That leaves us with the serious games which are supposed to be just like those normal games we play, but with serious and poignant themes in mind. Wait, don't we have these already? Didn't Far Cry 2 touch on the poverty and power struggles in Africa? Didn't Bioshock try to challenge our notions of freedom (“A man chooses, a slave obeys”)? And how many countless games have been satirical but serious critiques of western society (Fallout, Grand Theft Auto)? Now, those games aren't perfect. They haven't all even accomplished what they set out to do, necessarily. But they try and they becoming more potent with each iteration. Why aren't they called serious games? Because, as with education games and simulators, it's superfluous.

It’s not as if the “serious games” crowd has a large repertoire of successes to claim either. They’ve done no better than Bethesda or Ubisoft or EA at this, because this is a rapidly changing highly experimental medium. We’re all getting better at this at the same time. But serious developers are actually starting back at square one, intentionally. Rather than work with those tools that we have already crafted, they try and reinvent the wheel. They seem to think that all of these techniques we’ve created for immersion and engaging players in other games won’t work in their serious games. Why not?

Rarely, if ever, will people make this kind of distinction in film or literature. Nor will those authors writing with serious intent eschew the techniques of those writers who write for entertainment. There is a reason that many philosophers wrote novels: They get the point across without making it dry and boring. Calling these games serious does nothing except erect a big wall between developers who are trying to accomplish the same goal. It’s a wall that prevents healthy discourse between developers, businesses, and students.

Frankly, it's damned arrogant. The term came about through a mixture of marketing on the part of the colleges and through a level of arrogance for developers who wanted to separate themselves from those other designers who make games just for fun. I truly believe that a large portion of it comes from a desire to say, "I make serious games, about how beating women is wrong." so that they can get a pat on the back from those ignorant of the power already inherent in mass market games.

We need to stand up for ourselves as an industry. We're going on a solid 40 years now, we don't have to pretend like this is just kids’ stuff anymore and we sure as hell don't have to label any attempts at mature themes as "serious". It's condescending, it’s counter-productive, and it’s unnecessary.

1 comment:

Flessen0 said...

So there is one thing these definitions agree on, save for the last one. That is that serious games are for something other than "pure entertainment". This implies that any game that is "non-serious" is only for entertainment. These people are implying, some explicitly so, that any game which is non-serious cannot have a real impact beyond being entertaining

Not to start off on a negative note intentionally, But your analysis is wrong. All three definitions you provided speak about the primary purpose of a serious game. They say nothing about intentions of other games. I use this as my starting off point because I feel like you miss the fundamental purpose of explicit designing serious games and the goals involved in doing so.

The primary purpose of a serious game is to educate, instruct, make aware, or motivate a person, or groups of people, for some reason.
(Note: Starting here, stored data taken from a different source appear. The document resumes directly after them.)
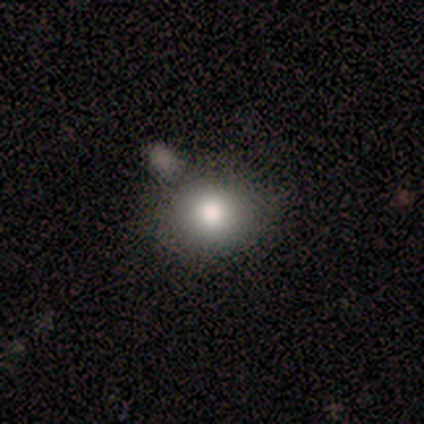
Volunteers were most divided on "smooth or featured": smooth: 80%, star or artifact: 20%, featured or disk: 0%. More confident: how rounded — round (100%); merging — none (100%).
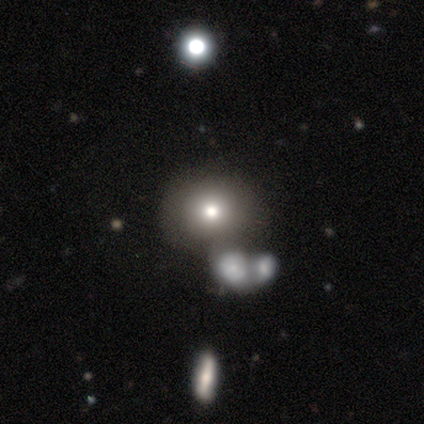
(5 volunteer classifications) Q: Smooth or featured?
A: smooth (100%)
Q: How rounded?
A: round (60%); runner-up: in between (40%)
Q: Merging?
A: none (100%)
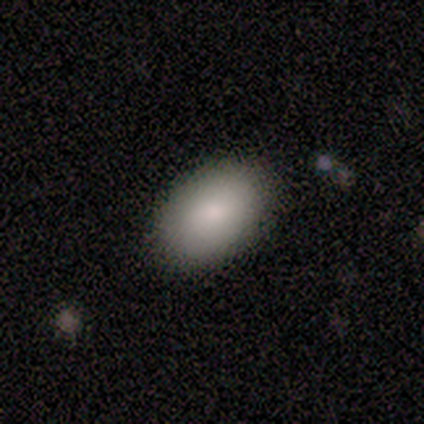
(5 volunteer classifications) Smooth or featured? smooth (80%)
How rounded? in between (100%)
Merging? none (100%)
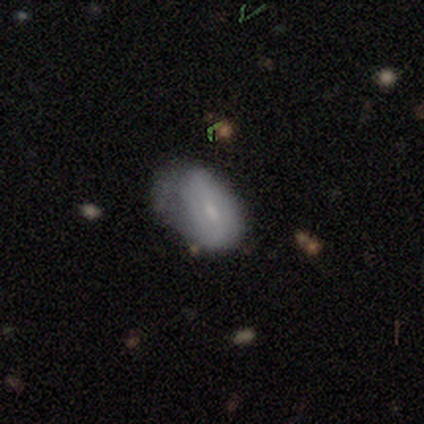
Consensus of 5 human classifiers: This is likely a featured or disk galaxy (60%). It is likely not viewed edge-on (67%). Bar: possibly strong (50%, tied with weak). Spiral arm pattern: possibly yes (50%, tied with no). Spiral arm count: clearly can't tell (100%). Spiral winding: clearly medium (100%). Central bulge: possibly moderate (50%, tied with small). Merging: clearly none (80%).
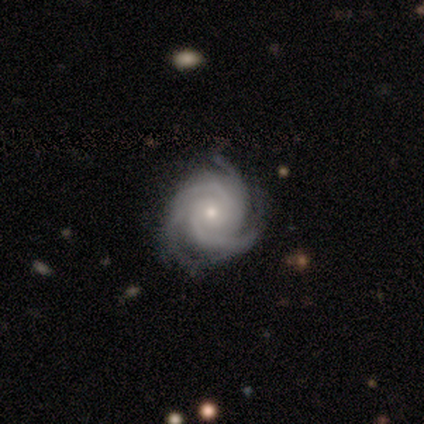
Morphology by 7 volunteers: Volunteers were most divided on "merging": none: 67%, minor disturbance: 33%, major disturbance: 0%, merger: 0%. More confident: edge-on disk — no (100%); bar — no (100%); spiral arms — yes (100%); bulge size — small (100%); spiral winding — tight (80%); spiral arm count — 3 (80%); smooth or featured — featured or disk (71%).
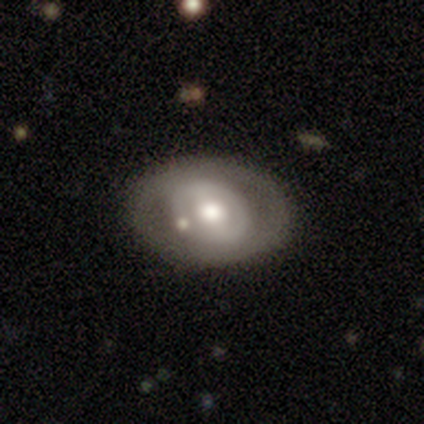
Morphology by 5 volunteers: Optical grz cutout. It shows a featured or disk galaxy (60%) with no bar (100%), no spiral arms (100%) and a moderate central bulge (67%). Merging: minor disturbance (60%).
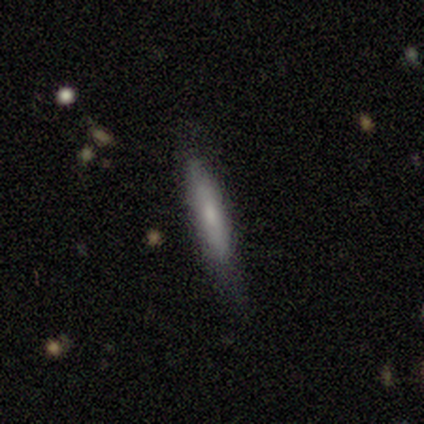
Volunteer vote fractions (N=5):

They use a form of entertaining and interactive technology to do so, for reasons I don't think I need to describe.

Because this primary purpose differs from what I believe is the primary purpose of other more general games (which is to say entertainment) I believe the distinction is a good one. It is not to say that a serious game can not have entertainment, or that Grand Theft Auto can't be made to prove a point, just that what they want to accomplish in being created is different. (Which also generally includes things like money. I can't imagine most serious games developers are being pushed by publishers who need big earnings to justify investments)

That leaves us with the serious games which are supposed to be just like those normal games we play, but with serious and poignant themes in mind. Wait, don't we have these already? Didn't Far Cry 2 touch on the poverty and power struggles in Africa? Didn't Bioshock try to challenge our notions of freedom (“A man chooses, a slave obeys”)?

You explicitly (in my opinion)state why a distinction exists. Far Cry may have touched on poverty and power struggles, and Bioshock did challenge our notions of freedom. And yes these are intentional themes introduced by the designers. These are also alternative pieces, and are supplemental to the core gameplay. In serious games you can not separate the message from the play in my opinion. But even if you don't subscribe to that definition, you must understand that a game where the whole game fundamentally revolves around providing the player an educational experience in some way.

Yes this leaves a vague line as to what differentiates a serious game from a not-serious game. And this is probably something the developers can really say what they intended.

Also on a personal note I think that your perspective comes to much from that of a game designer. Look at the typical kid who idolizes the lifestyles that Grand Theft Auto makes fun of. I doubt they recognize the satire. Games for a lot of people are not something they think deep about at night, and in the end many of the artful intentions of developers can be missed fairly easily by someone paying somewhat close attention to the game. Serious games make it impossible to miss because they push it right in your face many times at the cost of things like entertainment.

Which finally about the whole cocky serious games developer piece. Yeah? So? Do you feel like people are stealing the spotlight from you, or making your profession less legitimate by them talking about serious games. Because workers in Not For Profit, who need a confidence boost have been doing that forever. Thats not something you can really get away from, and sometimes you do have to accept that people do that and not let them get to you like that.

That being said good piece, definitely something that needs to be talked about regardless of my stance.